> _TASKS FOR THIS EXERCISE_
(1) List every post number that appears in the astronomy forum thread below.
(2) Carry on the astronomy forum thread below, starting after its final sentence.

===== PAGE

Ok, guys. You'll find the answer in the same subject/page as the "T-Tauri" answer at the top of this page!
 
  • #431
Originally posted by Labguy
Ok, thanks.

Question(s):

(1)What is the name given to very large wisps of dust which cannot be seen in visible light, and are only ~15-30 K?

(2) Where are they found?

(3) What's the energy source of the (very low) tempreature?

(1) dust disks
(2) found around stars (e.g. T Tauri stars)
(3) the starlight heats them to the (very low) temperature
 
  • #432
Originally posted by marcus
(1) dust disks
(2) found around stars (e.g. T Tauri stars)
(3) the starlight heats them to the (very low) temperature
Close, but only #3 is correct.
 
  • #433
Originally posted by Labguy
Close, but only #3 is correct.

well, there are "twisters"

?
 
  • #434
1) interstellar cirrus
2) just about everywhere, but they're particularly noticable above the galactic plane
3) the ambient radiation, from stars, keeps them warmer than 2.7oK. As they're more or less transparent, they don't get a chance to cool down below this temperature, and they do absorb starlight, so they are warmer than the CMB.

They were first found (convincingly) by IRAS, and caused astronomers to go back and re-do an awful lot of 'absorption' calculations; previously interstellar absortion was assumed to be more or less uniform; the cirrus showed that is was highly irregular and patchy.
 
  • #435
Originally posted by Nereid
1) interstellar cirrus
2) just about everywhere, but they're particularly noticable above the galactic plane
3) the ambient radiation, from stars, keeps them warmer than 2.7oK. As they're more or less transparent, they don't get a chance to cool down below this temperature, and they do absorb starlight, so they are warmer than the CMB.

They were first found (convincingly) by IRAS, and caused astronomers to go back and re-do an awful lot of 'absorption' calculations; previously interstellar absortion was assumed to be more or less uniform; the cirrus showed that is was highly irregular and patchy.
That's right on all three points. It was an IRAS site I found this on, several years ago.

That makes it your question!
 
  • #436
missing mass

We've all read about the 'missing mass' or 'dark matter' which is supposed to exist in the galactic halo and bulge.

==========
===== DATA PROVIDED

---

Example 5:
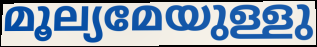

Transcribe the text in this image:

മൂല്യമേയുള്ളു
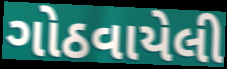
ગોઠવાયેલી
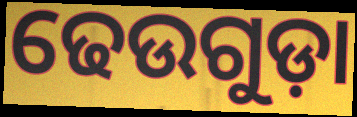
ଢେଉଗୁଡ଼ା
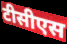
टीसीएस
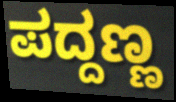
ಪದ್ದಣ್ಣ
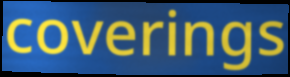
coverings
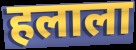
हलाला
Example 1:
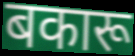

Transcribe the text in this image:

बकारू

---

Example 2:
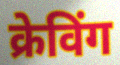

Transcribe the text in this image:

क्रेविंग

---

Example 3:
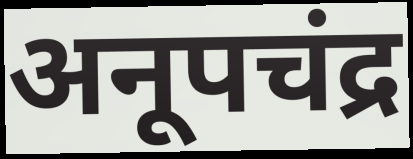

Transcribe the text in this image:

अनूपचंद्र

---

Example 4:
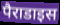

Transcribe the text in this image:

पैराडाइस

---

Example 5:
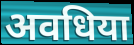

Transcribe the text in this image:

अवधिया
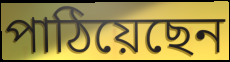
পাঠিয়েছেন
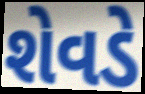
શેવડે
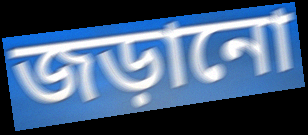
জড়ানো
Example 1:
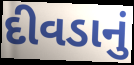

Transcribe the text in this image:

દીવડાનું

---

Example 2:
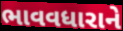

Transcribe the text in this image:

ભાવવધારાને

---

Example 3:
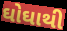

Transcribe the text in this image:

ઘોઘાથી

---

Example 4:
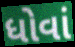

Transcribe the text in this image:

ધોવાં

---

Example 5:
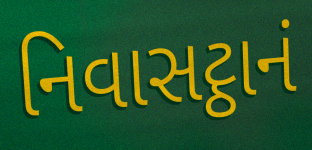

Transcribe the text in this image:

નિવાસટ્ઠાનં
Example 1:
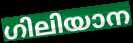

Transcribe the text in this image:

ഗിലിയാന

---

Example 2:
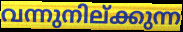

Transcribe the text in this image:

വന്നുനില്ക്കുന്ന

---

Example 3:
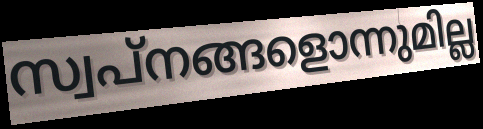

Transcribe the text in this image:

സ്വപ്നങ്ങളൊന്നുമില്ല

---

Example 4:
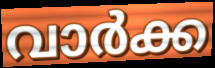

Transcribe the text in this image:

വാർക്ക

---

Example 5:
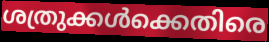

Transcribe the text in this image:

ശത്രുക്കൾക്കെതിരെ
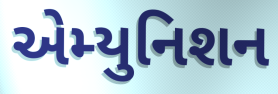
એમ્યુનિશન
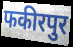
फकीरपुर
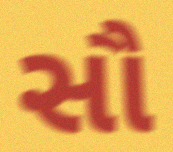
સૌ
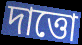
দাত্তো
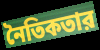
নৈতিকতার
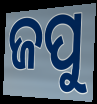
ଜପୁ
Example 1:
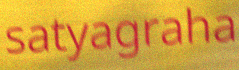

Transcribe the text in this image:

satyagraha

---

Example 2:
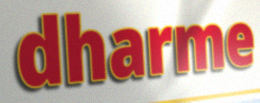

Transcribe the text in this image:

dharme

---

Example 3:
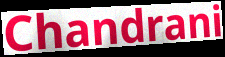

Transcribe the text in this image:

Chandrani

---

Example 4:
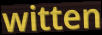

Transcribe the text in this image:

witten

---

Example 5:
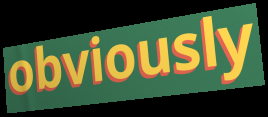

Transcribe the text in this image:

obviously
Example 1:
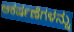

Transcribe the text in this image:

==========

> _EXPECTED ANSWERS_
(1) #431, #432, #433, #434, #435, #436

(2)
Red dwarf stars have been observed for a long time (the closest star - apart from the Sun - to us is a red dwarf); more recently even fainter stars - brown dwarfs - have been discovered. There must also be even smaller objects alone out in interstellar space, formed independently or ejected from a nascent planetary system.

How can we be so sure that these isolated faint objects - and others such as cold white dwarfs, neutron stars, even stellar-mass black holes - cannot comprise more than a small fraction of the halo or bulge missing mass?
 
  • #437


Originally posted by Nereid
We've all read about the 'missing mass' or 'dark matter' which is supposed to exist in the galactic halo and bulge.

Red dwarf stars have been observed for a long time (the closest star - apart from the Sun - to us is a red dwarf); more recently even fainter stars - brown dwarfs - have been discovered. There must also be even smaller objects alone out in interstellar space, formed independently or ejected from a nascent planetary system.

How can we be so sure that these isolated faint objects - and others such as cold white dwarfs, neutron stars, even stellar-mass black holes - cannot comprise more than a small fraction of the halo or bulge missing mass?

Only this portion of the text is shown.